DATA START

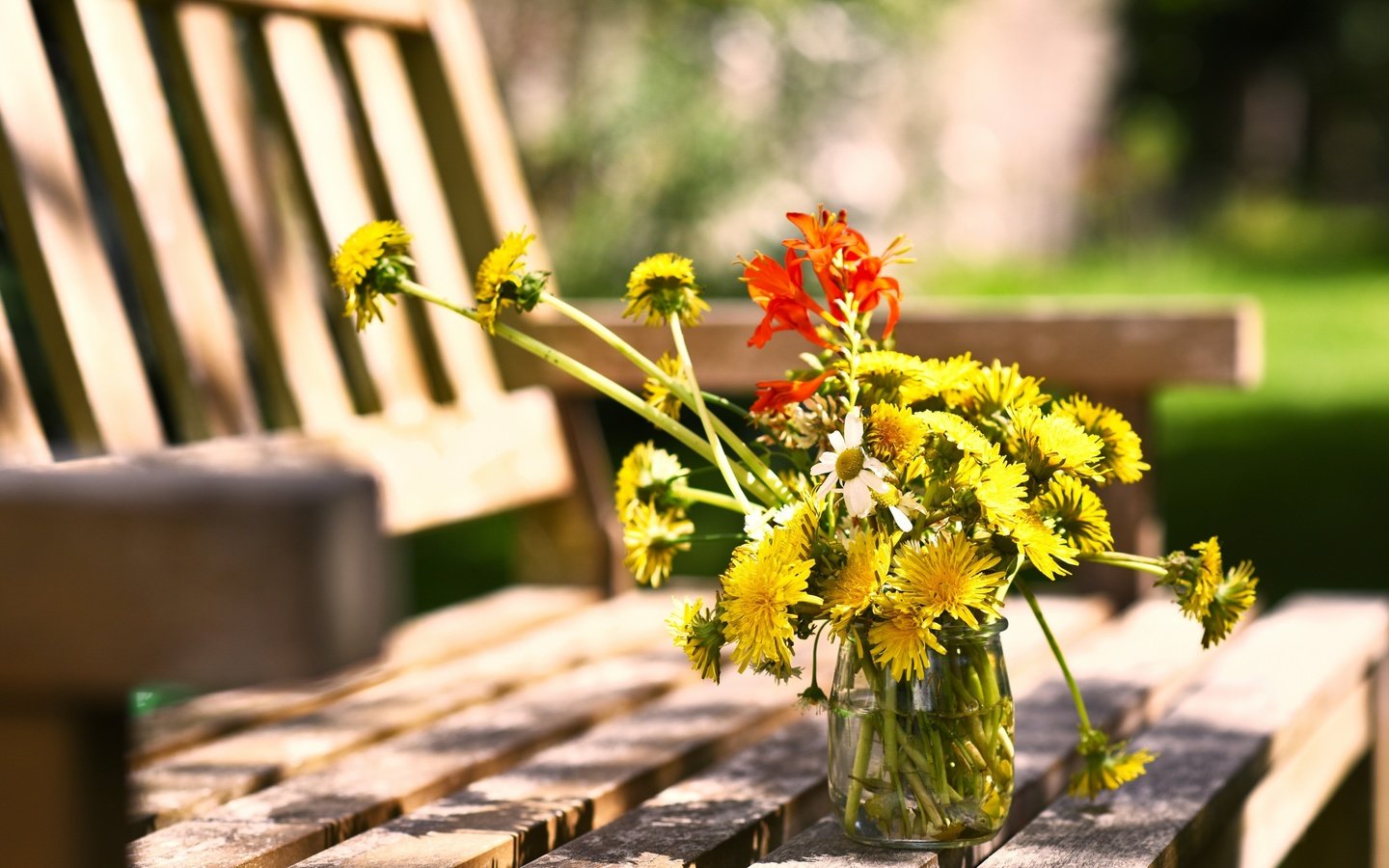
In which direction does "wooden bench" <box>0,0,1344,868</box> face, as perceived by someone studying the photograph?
facing the viewer and to the right of the viewer
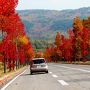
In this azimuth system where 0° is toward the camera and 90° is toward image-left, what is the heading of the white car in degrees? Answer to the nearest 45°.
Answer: approximately 180°
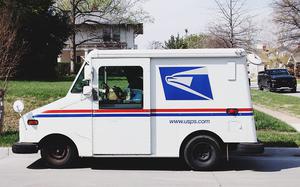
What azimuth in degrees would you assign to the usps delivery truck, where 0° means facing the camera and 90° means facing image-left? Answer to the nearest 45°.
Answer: approximately 90°

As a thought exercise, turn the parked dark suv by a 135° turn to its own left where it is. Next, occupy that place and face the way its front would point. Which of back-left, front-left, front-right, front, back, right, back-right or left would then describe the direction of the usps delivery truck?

DATA END

◆ **TASK TO COMPLETE**
Reproduce every row above with "bearing" substituted for each "azimuth", leaving everything else unchanged. Omit the pictures.

◆ **ANSWER FOR THIS EXERCISE**
In which direction does "wooden bench" <box>0,0,1344,868</box> face, as perceived by someone studying the photograph?
facing the viewer and to the right of the viewer
In this bearing system where 0° is toward the camera and 90° is toward image-left, what is the heading of the white car in degrees? Answer to the nearest 45°.
Answer: approximately 180°
What bearing in degrees would you assign to the usps delivery truck, where 0° means facing the camera and 90° means facing image-left? Answer to the nearest 45°.
Answer: approximately 90°

As a thought exercise, turn the parked dark suv by a 135° turn to its own left where it is. Next, occupy that place and face the way its front would point. Which of back-left, front-left, front-right, front, back, right, back-right or left would then describe the direction of the usps delivery truck?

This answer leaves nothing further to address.